Kim checked his pocket and declared, “Just enough for some soup”. From a side-walk fast food stall, Kim watched bare-footed girls walking to and fro. Nga was disgusted, “Come on, old guy.” Kim retorted, “Don’t you see that they are beautiful?” Nga sighed, “Not at all!”
Kim tried his best, “I am going to leave… now that everything in Saigon proves attractive enough and I will sure miss them all.”
We were all stunned. We had never thought of missing him one day. Never. And the past days were coming back to us, clear and slow as in a movie, with all their details. Kim still attended classes but we all felt something was missing. We felt a gap. Kim shrugged, saying, “I’m not gone yet”.
The money intended for a guitar to take along was spent on a farewell party. We were having a series of meetings, gathering on side walk stalls as if to quickly live our days together, but still in sorrow.
He hugged each of us on his departure day, without a word.
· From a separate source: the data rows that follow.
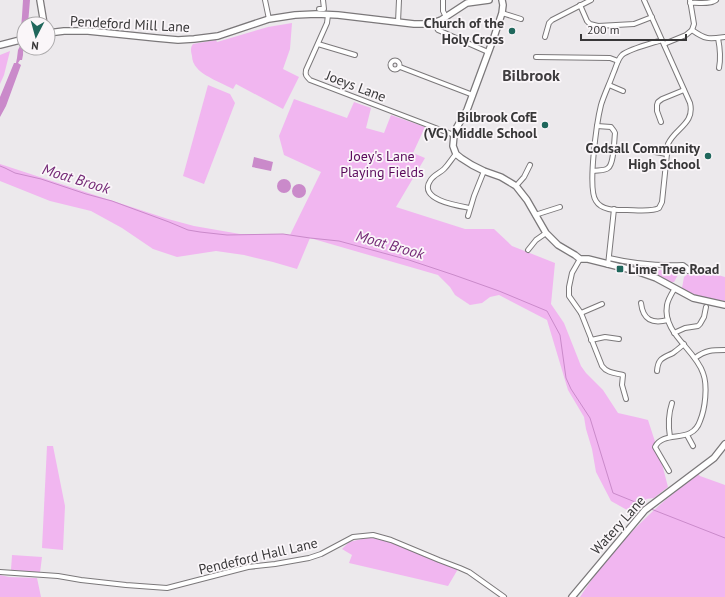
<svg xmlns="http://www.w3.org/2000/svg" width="725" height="597" font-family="'PT Sans',sans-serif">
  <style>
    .green { fill: #f1b6f0 }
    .water { fill: #ca8aca }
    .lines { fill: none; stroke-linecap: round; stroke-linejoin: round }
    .stream { stroke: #ca8aca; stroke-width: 1 }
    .street-casing { stroke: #7b787a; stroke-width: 6 }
    .secondary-casing { stroke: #7b787a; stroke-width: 8 }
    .street { stroke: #fff; stroke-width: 4 }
    .secondary { stroke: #fff; stroke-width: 5.5 }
    .poi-dot { fill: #1f675c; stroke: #faf6f9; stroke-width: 1.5 }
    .labels { text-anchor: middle; stroke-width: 3.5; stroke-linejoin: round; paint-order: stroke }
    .poi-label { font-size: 14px; font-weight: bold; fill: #383738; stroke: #faf6f9; text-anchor: end }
    .street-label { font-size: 14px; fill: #383738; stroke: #faf6f9 }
    .park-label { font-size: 14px; fill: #5a0a5c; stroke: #faf6f9 }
    .water-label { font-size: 15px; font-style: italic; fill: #742976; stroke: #faf6f9 }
    .quarter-label { font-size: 16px; font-weight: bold; fill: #3f3c3f; stroke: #faf6f9 }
  </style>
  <rect width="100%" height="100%" fill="#ece9ec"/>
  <g class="green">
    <path d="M292 23 290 49 283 69 299 77 283 109 236 84 233 89C224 84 203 76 197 68 194 65 192 60 192 56 191 51 190 48 193 44L216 40 217 42 268 27Z"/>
    <path d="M10 51 4 75 0 84V55Z"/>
    <path d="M208 85 230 94 235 103 204 184 183 176Z"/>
    <path d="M294 99 347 118 354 102 371 108 366 128 384 133 391 115 425 127 413 153 425 158 396 207 465 229H494L512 246 555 263 551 304 564 323 581 366 586 373 603 390 618 413 640 418 648 420 661 460 668 487 654 498 646 499 647 502 636 515 611 501 596 472 592 449 586 429 584 417 568 390 547 320 499 295 490 297 482 303 470 305 455 295 450 287 438 275 310 238 297 269 273 262 244 255 216 251 177 257 153 249 122 228 91 211 50 201 0 181V164L168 219 194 226 240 234H283L290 235 321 172 284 155 279 136Z"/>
    <path d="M635 269C649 270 666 269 679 273L674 282H672L668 281 667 282Z"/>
    <path d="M688 274H714L725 277V301C711 299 694 297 682 288L684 277Z"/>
    <path d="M47 446H53L65 506 63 550 42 548Z"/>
    <path d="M698 474 700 476 725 485V597H580C600 566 624 538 651 513 665 499 682 487 698 474Z"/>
    <path d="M366 538C371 538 377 538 382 540 408 547 432 561 458 569L448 586 349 563 352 555 342 549 349 542Z"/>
    <path d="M12 555 42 557 40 573 11 570Z"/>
    <path d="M0 575 9 577 37 578 41 597H0Z"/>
  </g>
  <g class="water">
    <path d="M23 0H30L28 24H24L23 55 22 60H20L18 63 21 65 6 106 0 117V97L14 63H16L17 58 18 50 20 46 22 32 21 28 22 16Z"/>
    <path d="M254 157 273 162 271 171 252 167Z"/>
    <circle cx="284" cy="186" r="7"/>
    <circle cx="299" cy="191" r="7"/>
  </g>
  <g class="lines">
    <g class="stream">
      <path d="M0 166 5 168 15 173 41 179 86 194 112 201 169 222 188 230 200 232 227 235 283 234 310 238 339 241 409 260 454 275 499 291 547 311 560 335 566 378 571 389 590 418 613 493 645 506"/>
      <path d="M651 509 725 538"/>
    </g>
    <defs>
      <g id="street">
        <path d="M265 0 269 19"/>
        <path d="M443 0V11L446 17"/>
        <path d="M644 0 690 103C695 124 675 128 668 144L662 202 659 208C653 212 635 210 627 210 617 210 602 211 596 201 587 189 597 121 601 105 604 95 609 85 613 74 616 68 617 60 622 55 629 49 653 43 662 40"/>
        <path d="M690 3C699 2 709 5 716 0"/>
        <path d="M580 5 587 21 590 24 598 26 634 24 652 17"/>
        <path d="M319 9H324L323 0"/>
        <path d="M502 13 521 19"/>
        <path d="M328 15 327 23 306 70C305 75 306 76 310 80L454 135"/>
        <path d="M398 22 399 0"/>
        <path d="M434 23 438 30 488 52"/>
        <path d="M692 30C706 40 709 39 725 37"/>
        <path d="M545 37 549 23 552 20 591 0"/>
        <path d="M718 38C720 48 721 58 719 68"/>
        <path d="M318 44 355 55"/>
        <path d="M664 44 686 35 692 30 694 24 690 0"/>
        <path d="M536 57 610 58 618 61"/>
        <circle cx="395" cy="65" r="4.5"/>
        <path d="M400 67 473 95"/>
        <path d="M609 85 623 91"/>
        <path d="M661 122 657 111V105L658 102 662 99 684 90"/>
        <path d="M655 152 667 154"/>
        <path d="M456 154C452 158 449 164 444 169 440 173 433 175 430 181 418 200 459 206 470 208"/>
        <path d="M593 171C597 170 605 171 608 168 614 164 614 141 615 133L614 131 611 127 597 126"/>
        <path d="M516 186 524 177 530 165"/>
        <path d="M535 215 560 207"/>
        <path d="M468 216 474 196 484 171"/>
        <path d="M528 250 536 240 546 233"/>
        <path d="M609 258C634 264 658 266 683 265L687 268 688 271"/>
        <path d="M580 259 572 273 569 287V296L581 313 602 366C607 373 615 373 623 375L622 385 626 399"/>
        <path d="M608 265 614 209"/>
        <path d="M641 303C643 320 652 324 668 320"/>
        <path d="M581 313 602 304"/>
        <path d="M674 333 685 328 698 326 700 324 704 317 706 307"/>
        <path d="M591 340 605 337 619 339"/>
        <path d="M695 358C706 350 712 350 725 350"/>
        <path d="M657 371C658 358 663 358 673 353 677 350 681 347 684 344"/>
        <path d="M687 435 693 446"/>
        <path d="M670 437C668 425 668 415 672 403"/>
        <path d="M669 471 655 447C664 429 692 445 700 421 705 409 708 386 703 373 695 349 662 333 667 305 668 299 672 293 675 288"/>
        <path d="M0 572 58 576 81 580 126 585 167 588 248 567 275 564 309 558 321 554 353 537 373 535 391 540 439 560 460 568 469 572 504 597"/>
      </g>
      <g id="secondary">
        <path d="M40 0 44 24"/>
        <path d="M502 0 503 5 502 13 494 37 467 110 457 127 454 135 453 146 456 154 461 158 472 165 484 171 501 177 516 186 527 200 546 233 558 245 575 255 580 259H588L636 271 656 278 693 298 725 305"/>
        <path d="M48 33 64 31H88L156 38 178 40 194 39 218 36 269 19 295 15 316 14 338 15 414 24H430L441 20 467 3 489 0"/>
        <path d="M0 45 24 39"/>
        <path d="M572 597 645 510 714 458 725 444"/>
      </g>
    </defs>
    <use href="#street" class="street-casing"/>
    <use href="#secondary" class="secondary-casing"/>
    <use href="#street" class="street"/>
    <use href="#secondary" class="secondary"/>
  </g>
  <g class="poi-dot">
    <circle cx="512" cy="31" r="4"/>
    <circle cx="545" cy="125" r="4"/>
    <circle cx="708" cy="156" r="4"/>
    <rect x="616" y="265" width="8" height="8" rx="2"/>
  </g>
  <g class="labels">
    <g class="poi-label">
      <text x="504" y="28">Church of the<tspan x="504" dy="16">Holy Cross</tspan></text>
      <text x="537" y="122">Bilbrook CofE<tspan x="537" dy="16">(VC) Middle School</tspan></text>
      <text x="700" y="153">Codsall Community<tspan x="700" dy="16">High School</tspan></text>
      <text x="628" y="274" text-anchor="start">Lime Tree Road</text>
    </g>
    <g class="street-label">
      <text transform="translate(130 24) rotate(3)" y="5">Pendeford Mill Lane</text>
      <text transform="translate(356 86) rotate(21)" y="5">Joeys Lane</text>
      <text transform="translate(618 525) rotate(-48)" y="5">Watery Lane</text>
      <text transform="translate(258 556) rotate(-13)" y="5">Pendeford Hall Lane</text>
    </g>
    <g class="park-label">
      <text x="382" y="161">Joey's Lane<tspan x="382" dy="16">Playing Fields</tspan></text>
    </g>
    <g class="water-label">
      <text transform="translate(76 179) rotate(17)" y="5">Moat Brook</text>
      <text transform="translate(390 245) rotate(16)" y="5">Moat Brook</text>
    </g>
    <g class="quarter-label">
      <text x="531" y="81">Bilbrook</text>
    </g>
  </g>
  <g transform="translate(36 36) rotate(186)"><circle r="19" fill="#faf6f9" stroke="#acaaac"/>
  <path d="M0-3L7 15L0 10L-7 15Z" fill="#1f675c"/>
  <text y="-6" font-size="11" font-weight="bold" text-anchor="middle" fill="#383738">N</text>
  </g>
  <path d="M581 34v6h105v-6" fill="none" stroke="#383738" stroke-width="2"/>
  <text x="587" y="34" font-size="12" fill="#383738" stroke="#faf6f9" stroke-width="3" paint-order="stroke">200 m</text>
</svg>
Our faces were wetted with our blended tears. Nga said, “Remember to write us.
Don’t you forget Vietnamese, old guy”. Kim listened and cried.
The whole group got passes to see him past off-limits. Kim walked out like a spot on the airport.
We all waved in a mess. When the plane was behind a cloud, out of sight, we squatted thinking, “Is it all over?”
We were just past our teenage years, quite inexperienced. For the next whole month we were learning and dozing, vague and indifferent.
Is it likely that our mutual affection is also inexperienced, childish?
Letters came from Kim. Twice a month, regularly, for the whole class. An extra large card for each one’s birthday with two carefully-folded money papers enough for an ice cream party.
Two years passed by with fewer and fewer letters.
Then Nga, Th. gone. After graduation, each to his own job and time began its work: oblivion.
We threw ourselves into business, no more meeting at side walk ice cream stalls – more friends, more unbalanced in life, worries and love affairs made us older and older. Kim’s letter came unexpected, when I was dolefully worried to look for work, unable to remember my birthday. But Kim did remember.
The card was full of words. He wrote in English, but the style stayed his own, inappropriate and inexpressive.
“…I too much miss you friends. No Vietnamese people where I am living, I don’t know who to speak to. I haven’t forgotten all my Vietnamese, but it is easier for me to write in English. Don’t know if I’ll remember any Vietnamese word. Forgive me…”
I was sitting on the door threshold. My birthday, no bouquets, no friends, all those twenties had passed by, one by one. Only one short letter remained. Kim was not to blame. Things seemed, I did suppose, to follow me forever but they didn’t. Youth, intelligence, sharp mindedness, fascination… all had died down together with the passage of time. Nothing for you to feel sorry for, Kim. Only love remained, wasn’t it enough, enough for all of us to live all our lives?
I was holding that love in my hand and cried as I had done when I was eighteen years of age.